This edgy, high-speed memoir careens from droll humour to meditations on culture, language, love and identity. Knighton writes candidly and without censorship about his initial resistance to accepting his impairment, passing as sighted when picking up girls in bars or driving a forklift - an astonishing deceit pushed to breaking point when working as a sighted teacher in South Korea.

But this is not an impairment-hating tale full of pity and longing for a previous, non-disabled self. With Knighton's changing sensory perception comes a radical shift in consciousness. He writes with piercing acuity about fear and imagination; presence and absence - how the altered body impacts on relationships, the sense of self and its place in the world. As he has embodied knowledge of both sensory experiences, he writes well on the human condition, his ruminations revealing the visually impaired and sighted worlds in all their absurd and wonderful peculiarities.

“Where I live is a state of mind, quite literally” he writes, describing the making of mental maps, memorising his neighbourhood in excruciating detail. “It's a matter of defiance, even delusion. Memory keeps me from being as thoroughly blind as I am. When you can't see, nothing seems to exist in a city or landscape if it isn't in mind already”. When, on a rare excursion off his known patch, he encounters muggers who change their mind when they see his white cane, he is bitter about the experience. He describes it as a loss of dignity, for “discrimination feels like discrimination, even when it's for the best”.

He claims that with bodies "collectively so idiosyncratic and uncooperative", blind and visually impaired people are anarchic, as “we have an incomparable ability to throw a wrench in bureaucracy, whether we mean to or not”, which must be a comfort to the former rebel. Daily experience entails being accosted by things that hurt - chairs, half-open doors, dogs mistaking his cane for a stick: “…the bodies of the blind grow more and more conditioned. We rebound from the world, suck up the sting and push ahead”. And Knighton does so with a mordant wit, quoting a friend's response to a particularly beaten-up day: “Well, kid - you ain't pretty, but you're sure hard to kill”.

He is particularly good on the impact visual impairment has on language, spatial awareness and everyday interactions. He describes disappearing into the words others around him use - "this, that, here, there" - vanishing in a space that is unknown and unspecified. Where is "just over there"? What is "this"? Who is "you"? The use of this pronoun assumes the addressee will recognise themselves in language, but Knighton maintains visual impairment reduces the powers of identification. He jokes about a conversation with blind friends as sounding like a rehearsal for the film Taxi Driver: “You talking to me? You talking to me?” Unless addressed specifically by name, the blind or visually impaired individual vanishes in company.

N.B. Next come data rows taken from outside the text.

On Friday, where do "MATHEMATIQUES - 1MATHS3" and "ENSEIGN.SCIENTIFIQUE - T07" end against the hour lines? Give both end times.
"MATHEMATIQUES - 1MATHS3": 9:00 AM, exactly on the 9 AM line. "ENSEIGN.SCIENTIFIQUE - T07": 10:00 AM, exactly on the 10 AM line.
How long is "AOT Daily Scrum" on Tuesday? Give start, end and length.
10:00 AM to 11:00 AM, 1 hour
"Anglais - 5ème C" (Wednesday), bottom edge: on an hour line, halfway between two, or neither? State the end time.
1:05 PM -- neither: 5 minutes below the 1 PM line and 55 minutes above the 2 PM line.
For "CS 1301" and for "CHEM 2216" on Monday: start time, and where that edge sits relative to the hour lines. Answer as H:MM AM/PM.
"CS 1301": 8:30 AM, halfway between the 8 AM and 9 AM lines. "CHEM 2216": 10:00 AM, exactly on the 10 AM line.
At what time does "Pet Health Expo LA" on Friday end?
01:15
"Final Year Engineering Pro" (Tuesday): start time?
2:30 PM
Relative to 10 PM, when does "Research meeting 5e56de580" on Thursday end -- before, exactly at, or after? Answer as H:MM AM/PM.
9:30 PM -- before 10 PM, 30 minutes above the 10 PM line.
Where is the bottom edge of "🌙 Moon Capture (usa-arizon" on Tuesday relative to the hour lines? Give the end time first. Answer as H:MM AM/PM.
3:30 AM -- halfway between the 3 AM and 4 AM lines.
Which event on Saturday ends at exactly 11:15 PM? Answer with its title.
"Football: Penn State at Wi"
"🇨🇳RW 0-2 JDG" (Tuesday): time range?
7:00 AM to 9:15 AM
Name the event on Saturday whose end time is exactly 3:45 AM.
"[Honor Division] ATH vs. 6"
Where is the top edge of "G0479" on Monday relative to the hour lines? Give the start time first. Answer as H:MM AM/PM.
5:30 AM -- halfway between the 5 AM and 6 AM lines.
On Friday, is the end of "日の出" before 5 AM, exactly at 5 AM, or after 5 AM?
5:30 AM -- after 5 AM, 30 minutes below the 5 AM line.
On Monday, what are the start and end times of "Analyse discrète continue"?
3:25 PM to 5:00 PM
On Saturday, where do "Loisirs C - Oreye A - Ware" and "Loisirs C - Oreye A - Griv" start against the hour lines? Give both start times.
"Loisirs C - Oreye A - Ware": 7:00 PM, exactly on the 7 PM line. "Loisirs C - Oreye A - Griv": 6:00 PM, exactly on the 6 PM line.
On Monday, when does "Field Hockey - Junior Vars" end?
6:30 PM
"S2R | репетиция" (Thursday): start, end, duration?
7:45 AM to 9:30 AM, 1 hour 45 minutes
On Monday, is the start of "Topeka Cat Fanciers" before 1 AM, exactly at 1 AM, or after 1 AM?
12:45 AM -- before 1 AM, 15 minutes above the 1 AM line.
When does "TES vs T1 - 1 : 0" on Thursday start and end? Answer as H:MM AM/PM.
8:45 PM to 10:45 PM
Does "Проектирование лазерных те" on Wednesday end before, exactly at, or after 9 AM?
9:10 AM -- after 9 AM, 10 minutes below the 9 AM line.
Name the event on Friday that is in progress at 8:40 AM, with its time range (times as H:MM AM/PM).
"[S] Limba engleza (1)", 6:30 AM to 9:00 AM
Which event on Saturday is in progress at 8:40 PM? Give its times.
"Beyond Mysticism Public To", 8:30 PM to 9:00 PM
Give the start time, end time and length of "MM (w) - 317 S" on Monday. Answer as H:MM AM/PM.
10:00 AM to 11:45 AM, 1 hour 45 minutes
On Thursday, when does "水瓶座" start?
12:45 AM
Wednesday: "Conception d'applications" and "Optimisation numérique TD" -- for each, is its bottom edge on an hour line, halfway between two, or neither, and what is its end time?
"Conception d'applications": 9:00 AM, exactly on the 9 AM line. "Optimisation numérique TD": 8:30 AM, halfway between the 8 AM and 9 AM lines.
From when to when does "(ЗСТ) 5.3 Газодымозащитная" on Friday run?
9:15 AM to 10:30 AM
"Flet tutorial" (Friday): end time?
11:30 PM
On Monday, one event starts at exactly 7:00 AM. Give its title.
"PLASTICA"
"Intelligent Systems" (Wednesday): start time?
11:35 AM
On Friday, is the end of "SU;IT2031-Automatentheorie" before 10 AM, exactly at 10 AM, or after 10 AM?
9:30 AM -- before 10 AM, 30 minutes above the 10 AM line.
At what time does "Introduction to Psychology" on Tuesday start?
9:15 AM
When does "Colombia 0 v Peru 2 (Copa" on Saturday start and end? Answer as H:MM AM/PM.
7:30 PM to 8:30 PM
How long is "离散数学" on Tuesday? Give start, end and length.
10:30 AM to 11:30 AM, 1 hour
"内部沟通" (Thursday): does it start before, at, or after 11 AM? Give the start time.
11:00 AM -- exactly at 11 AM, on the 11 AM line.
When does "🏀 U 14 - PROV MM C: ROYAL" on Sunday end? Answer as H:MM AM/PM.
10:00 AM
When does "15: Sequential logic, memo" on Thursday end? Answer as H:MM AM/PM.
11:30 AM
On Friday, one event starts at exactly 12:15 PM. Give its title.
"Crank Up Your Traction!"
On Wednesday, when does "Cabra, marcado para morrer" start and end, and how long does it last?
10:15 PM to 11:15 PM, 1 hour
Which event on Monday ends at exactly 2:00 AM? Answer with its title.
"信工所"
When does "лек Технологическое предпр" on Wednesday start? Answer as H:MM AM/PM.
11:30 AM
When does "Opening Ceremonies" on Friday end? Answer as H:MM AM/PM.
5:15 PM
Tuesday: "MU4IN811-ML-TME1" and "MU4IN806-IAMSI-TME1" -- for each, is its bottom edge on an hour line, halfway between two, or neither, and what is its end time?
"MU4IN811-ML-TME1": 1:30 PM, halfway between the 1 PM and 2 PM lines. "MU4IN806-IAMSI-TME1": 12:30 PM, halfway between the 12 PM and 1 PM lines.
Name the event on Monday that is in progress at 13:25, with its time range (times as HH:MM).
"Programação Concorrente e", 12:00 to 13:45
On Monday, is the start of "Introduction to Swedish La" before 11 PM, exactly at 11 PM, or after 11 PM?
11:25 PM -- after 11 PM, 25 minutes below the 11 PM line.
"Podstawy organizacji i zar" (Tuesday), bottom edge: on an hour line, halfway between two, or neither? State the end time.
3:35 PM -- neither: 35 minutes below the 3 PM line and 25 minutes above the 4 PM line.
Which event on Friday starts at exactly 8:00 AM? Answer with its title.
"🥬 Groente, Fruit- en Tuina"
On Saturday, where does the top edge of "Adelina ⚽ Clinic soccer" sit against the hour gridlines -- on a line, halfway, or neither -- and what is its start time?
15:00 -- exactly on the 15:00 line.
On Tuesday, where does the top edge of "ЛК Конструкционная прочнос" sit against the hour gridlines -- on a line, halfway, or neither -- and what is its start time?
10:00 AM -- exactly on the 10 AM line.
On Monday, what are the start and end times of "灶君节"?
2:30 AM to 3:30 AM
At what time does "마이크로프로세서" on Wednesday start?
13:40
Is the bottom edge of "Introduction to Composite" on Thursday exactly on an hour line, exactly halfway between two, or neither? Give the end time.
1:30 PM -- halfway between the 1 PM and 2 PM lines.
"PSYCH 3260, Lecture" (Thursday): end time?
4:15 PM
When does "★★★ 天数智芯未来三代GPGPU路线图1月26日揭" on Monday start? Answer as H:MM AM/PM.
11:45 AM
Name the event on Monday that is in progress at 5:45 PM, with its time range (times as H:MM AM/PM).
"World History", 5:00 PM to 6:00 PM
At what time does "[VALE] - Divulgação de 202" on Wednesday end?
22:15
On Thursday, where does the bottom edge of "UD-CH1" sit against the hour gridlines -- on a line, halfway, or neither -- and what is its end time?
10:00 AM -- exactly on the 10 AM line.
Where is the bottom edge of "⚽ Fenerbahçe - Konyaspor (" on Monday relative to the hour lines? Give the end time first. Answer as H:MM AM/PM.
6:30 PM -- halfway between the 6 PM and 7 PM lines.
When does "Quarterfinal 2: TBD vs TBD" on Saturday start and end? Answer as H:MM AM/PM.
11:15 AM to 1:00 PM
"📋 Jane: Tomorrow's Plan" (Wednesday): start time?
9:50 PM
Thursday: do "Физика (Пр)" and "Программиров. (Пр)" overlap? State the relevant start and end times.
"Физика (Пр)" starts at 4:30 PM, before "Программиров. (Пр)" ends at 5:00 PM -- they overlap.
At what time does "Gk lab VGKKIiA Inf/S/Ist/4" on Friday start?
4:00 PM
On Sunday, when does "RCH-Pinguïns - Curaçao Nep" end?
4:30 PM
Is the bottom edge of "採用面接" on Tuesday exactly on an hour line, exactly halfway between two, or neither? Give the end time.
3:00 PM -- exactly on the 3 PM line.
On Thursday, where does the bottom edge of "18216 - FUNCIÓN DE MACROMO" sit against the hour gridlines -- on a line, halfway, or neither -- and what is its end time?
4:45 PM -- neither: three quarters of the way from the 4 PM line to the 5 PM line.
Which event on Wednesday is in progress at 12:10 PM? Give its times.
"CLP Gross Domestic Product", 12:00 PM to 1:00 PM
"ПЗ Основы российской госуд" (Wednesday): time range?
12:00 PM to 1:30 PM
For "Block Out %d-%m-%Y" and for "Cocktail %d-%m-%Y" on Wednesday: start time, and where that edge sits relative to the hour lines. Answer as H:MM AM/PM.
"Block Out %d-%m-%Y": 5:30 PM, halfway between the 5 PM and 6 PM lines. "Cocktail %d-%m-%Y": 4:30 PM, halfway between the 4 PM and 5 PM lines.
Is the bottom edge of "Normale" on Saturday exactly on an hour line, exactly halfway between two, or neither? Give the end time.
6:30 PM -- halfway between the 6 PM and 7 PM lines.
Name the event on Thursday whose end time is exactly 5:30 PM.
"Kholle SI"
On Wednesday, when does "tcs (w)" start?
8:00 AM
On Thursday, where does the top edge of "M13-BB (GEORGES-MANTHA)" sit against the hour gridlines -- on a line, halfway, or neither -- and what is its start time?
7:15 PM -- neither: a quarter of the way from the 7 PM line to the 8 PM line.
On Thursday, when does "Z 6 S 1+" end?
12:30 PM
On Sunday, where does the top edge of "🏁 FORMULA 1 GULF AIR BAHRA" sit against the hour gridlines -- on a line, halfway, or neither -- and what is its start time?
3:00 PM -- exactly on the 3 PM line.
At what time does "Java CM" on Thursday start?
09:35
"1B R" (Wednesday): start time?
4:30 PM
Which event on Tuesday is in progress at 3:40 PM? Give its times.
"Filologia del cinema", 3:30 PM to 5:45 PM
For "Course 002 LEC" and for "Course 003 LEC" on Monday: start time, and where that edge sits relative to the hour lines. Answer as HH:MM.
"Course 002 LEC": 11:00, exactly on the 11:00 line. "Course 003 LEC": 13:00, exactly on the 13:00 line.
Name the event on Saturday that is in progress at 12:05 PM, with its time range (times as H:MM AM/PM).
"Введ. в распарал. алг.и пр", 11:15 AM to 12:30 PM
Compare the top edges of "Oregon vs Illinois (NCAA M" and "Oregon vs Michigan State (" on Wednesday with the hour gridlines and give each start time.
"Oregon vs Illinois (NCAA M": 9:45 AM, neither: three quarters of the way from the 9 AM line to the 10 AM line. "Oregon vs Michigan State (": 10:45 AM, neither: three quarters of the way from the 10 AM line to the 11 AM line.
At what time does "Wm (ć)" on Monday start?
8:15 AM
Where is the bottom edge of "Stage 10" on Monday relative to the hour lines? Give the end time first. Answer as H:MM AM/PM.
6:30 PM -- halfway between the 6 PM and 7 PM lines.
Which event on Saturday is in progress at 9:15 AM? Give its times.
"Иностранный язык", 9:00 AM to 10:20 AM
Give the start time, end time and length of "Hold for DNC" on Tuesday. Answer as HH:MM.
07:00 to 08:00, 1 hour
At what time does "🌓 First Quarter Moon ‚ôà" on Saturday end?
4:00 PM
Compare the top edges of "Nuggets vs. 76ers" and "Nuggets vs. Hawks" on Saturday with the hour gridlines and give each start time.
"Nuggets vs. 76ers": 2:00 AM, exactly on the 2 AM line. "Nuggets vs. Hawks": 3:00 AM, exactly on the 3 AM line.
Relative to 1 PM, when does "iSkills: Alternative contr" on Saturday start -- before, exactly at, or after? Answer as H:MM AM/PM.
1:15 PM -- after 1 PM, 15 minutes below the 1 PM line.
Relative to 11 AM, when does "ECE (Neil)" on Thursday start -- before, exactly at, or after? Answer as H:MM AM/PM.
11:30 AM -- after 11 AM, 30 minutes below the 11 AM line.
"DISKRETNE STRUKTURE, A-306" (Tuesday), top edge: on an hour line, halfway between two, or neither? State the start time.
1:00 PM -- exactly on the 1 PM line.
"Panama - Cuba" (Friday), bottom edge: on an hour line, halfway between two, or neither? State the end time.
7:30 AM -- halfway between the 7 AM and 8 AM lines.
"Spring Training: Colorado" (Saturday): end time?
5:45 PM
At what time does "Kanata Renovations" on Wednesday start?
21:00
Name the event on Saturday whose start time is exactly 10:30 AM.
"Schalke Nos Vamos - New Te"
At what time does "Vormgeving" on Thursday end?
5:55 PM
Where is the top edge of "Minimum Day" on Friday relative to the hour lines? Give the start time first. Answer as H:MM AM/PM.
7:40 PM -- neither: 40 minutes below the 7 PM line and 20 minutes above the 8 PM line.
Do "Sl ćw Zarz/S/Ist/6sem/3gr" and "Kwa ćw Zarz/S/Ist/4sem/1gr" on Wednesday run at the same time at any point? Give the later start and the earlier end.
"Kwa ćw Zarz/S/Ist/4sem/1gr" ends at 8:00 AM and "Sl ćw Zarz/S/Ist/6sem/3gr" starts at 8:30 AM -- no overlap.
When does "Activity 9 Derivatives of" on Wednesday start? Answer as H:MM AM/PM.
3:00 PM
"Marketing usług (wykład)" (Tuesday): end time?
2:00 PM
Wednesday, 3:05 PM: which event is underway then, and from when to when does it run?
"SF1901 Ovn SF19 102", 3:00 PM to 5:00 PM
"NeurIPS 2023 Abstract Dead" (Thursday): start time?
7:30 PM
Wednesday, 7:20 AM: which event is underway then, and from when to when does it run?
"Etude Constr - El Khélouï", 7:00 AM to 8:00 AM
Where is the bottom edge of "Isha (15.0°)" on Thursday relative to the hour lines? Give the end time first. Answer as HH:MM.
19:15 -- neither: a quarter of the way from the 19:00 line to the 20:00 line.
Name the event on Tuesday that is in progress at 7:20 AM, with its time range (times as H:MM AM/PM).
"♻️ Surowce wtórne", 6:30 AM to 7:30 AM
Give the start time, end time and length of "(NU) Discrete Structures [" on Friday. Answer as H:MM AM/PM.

It is a similar situation when being talked about in the patronising and distancing third person: “The feeling is one of deliberate dissociation, becoming him all the time. My excavation is performed with the basic tool of a pronoun. In "him" I'm disappeared, instead of being brought into definition. "He" is not here, either, like "you". Like "me" he says.

But this memoir will ensure Knighton's visibility in the publishing world. Already garlanded with praise in his native Canada and the US, Cockeyed is set to make Ryan Knighton a poster boy for inclusivity, geared for mainstream consumption, but with a provocative crip humour and perspective informed by his experience of impairment.

The journey in this memoir is exhilarating and reflective - a road trip to disability consciousness, riding shotgun with a philosopher, phenomenologist, poet and punk.